Text for analysis

Start of Block

Due to missing data, n for unadjusted models ranges from 13,339 to 13,863.
Adjusted for all listed variables; n = 13,038
Among the subset of respondents not up-to-date with colonoscopy (within the preceding 10 years). Due to missing data, n for unadjusted models ranges from 5,539 to 5,801.
Among the subset of respondents not up-to-date with colonoscopy (within the preceding 10 years) and adjusted for all listed variables; n = 5,387
Includes respondents who were divorced, separated, never married, or a partner of an unmarried couple
Includes respondents with masters, doctoral or advanced professional degrees
Includes respondents employed for wages and self employed
Includes students, homemakers, and respondents unable to work, or out of work
Body Mass Index is calculated as weight in kilograms/(height in meters)2
Health care coverage includes health insurance, prepaid plans such as HMOs, or government plans such as Medicare or Medical Assistance
Family history of CRC is defined as a reported history of a diagnosis of colon cancer in a first degree relative (parent, sibling or child)
A similar analysis examining reported recommendations for FOBT in the past year was performed among respondents not up-to-date with colonoscopy (n=5,801). The proportions of whites and blacks who reported recommendations for FOBT were similar at each survey year, and in all years combined (Figure 2). These proportions declined over time for both races. For whites, the proportion reporting recommendations for FOBT decreased significantly, from 37% in 2002 to 24% in 2008 (p<0.001); for blacks, the proportion reporting recommendations for FOBT decreased from 36% in 2002 to 28% in 2008, a marginally significant decrease (p=0.05). The racial difference in reporting recommendations for FOBT was not significant at any survey (p>0.30 for each), or in all years combined (p=0.24, OR 0.90, 95% CI 0.75–1.10 for adjusted model). Significant predictors of reporting recommendations for FOBT in the past year included college education, obese BMI, health care coverage, and more recent routine check-up.
Discussion
In this large study of non-institutionalized Maryland residents age 50 years or older, blacks were significantly less likely than whites to report ever receiving provider recommendations for colonoscopy/sigmoidoscopy, but there was no significant racial difference in reporting recommendations for FOBT in the past year. Prior studies have differed in their results, with Klabunde, et al. (2006) finding whites more likely than blacks to report physician recommendations for both colonoscopy/sigmoidoscopy and FOBT, whereas other studies found no difference between black and white respondents in reporting counseling about CRC screening tests (Wee, et al., 2005; Burgess, et al., 2010; Shokar, et al., 2006).

End of Block

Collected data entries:

Start of Block

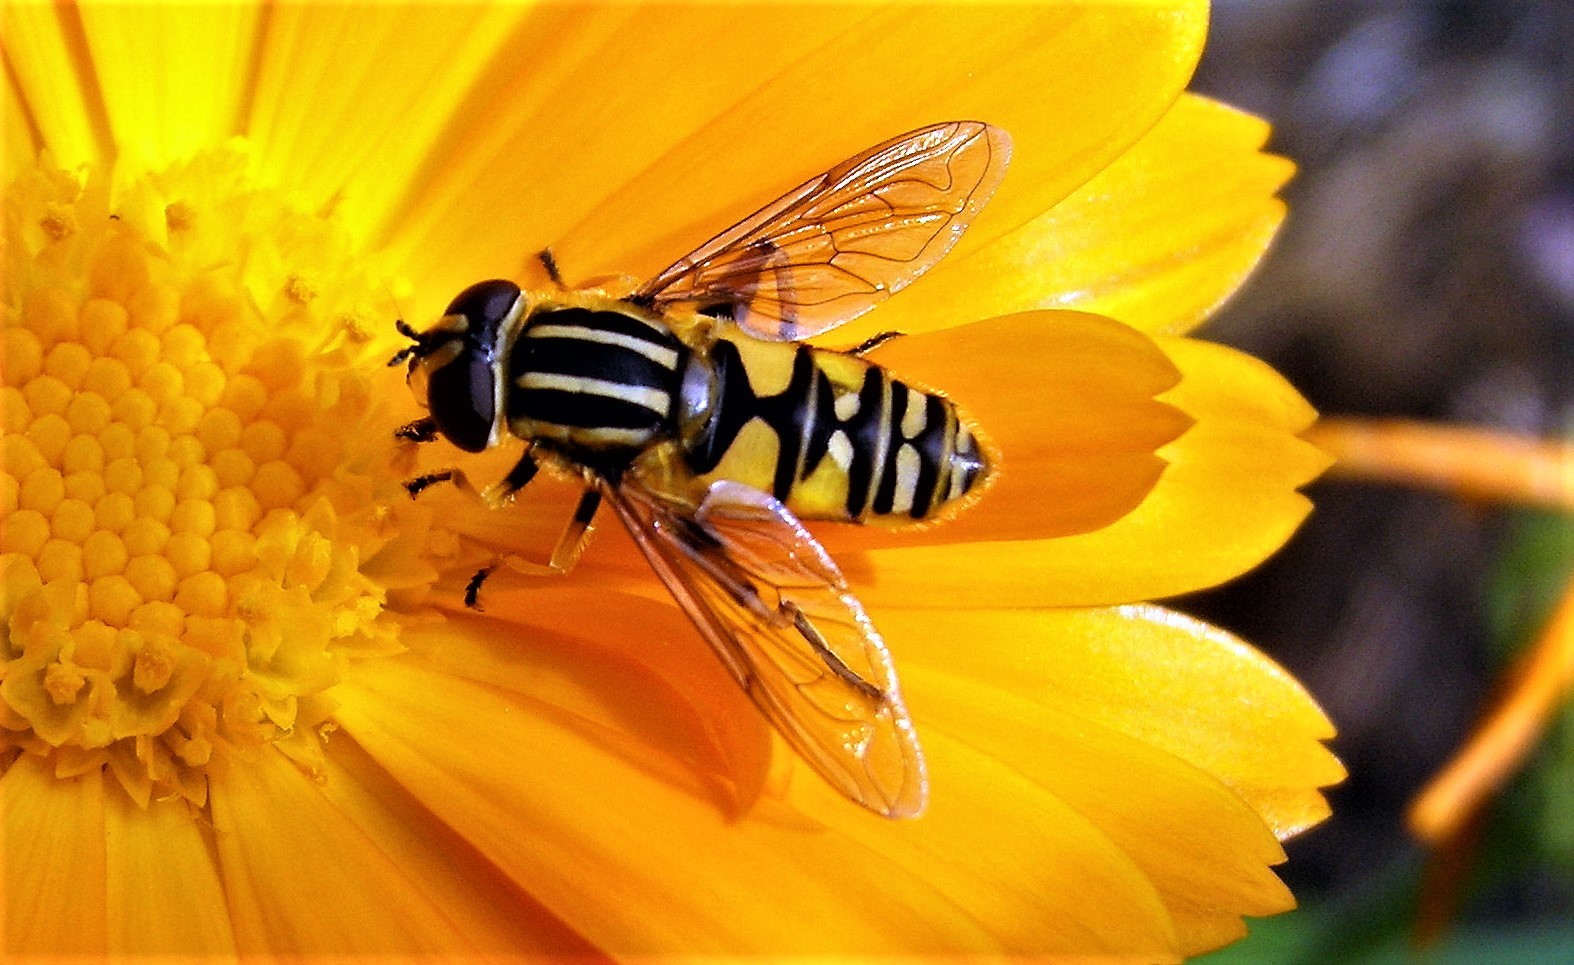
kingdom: Animalia
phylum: Arthropoda
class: Insecta
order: Diptera
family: Syrphidae
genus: Helophilus
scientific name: Helophilus pendulus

End of Block

Required work
1. Decide whether each of the following statements agrees with the colorectal cancer screening passage, answering yes or no and quoting the exact words of the passage that decide it: (a) among whites, the share reporting recommendations for FOBT fell from 37% in 2002 to 24% in 2008; (b) blacks were significantly more likely than whites to report ever receiving provider recommendations for colonoscopy/sigmoidoscopy; (c) a family history of CRC counts a colon cancer diagnosis in a grandparent.
2. Rewrite the part of the colorectal cancer screening passage starting at "Due to missing data, n for unadjusted models ranges from 13,339" and ending at "5,539 to 5,801.", replacing "missing data" with "incomplete data".

Answers in order
1.
(a) Yes: "For whites, the proportion reporting recommendations for FOBT decreased significantly, from 37% in 2002 to 24% in 2008 (p<0.001)"
(b) No: "blacks were significantly less likely than whites to report ever receiving provider recommendations for colonoscopy/sigmoidoscopy"
(c) No: "a diagnosis of colon cancer in a first degree relative (parent, sibling or child)"

2.
Due to incomplete data, n for unadjusted models ranges from 13,339 to 13,863.
Adjusted for all listed variables; n = 13,038
Among the subset of respondents not up-to-date with colonoscopy (within the preceding 10 years). Due to incomplete data, n for unadjusted models ranges from 5,539 to 5,801.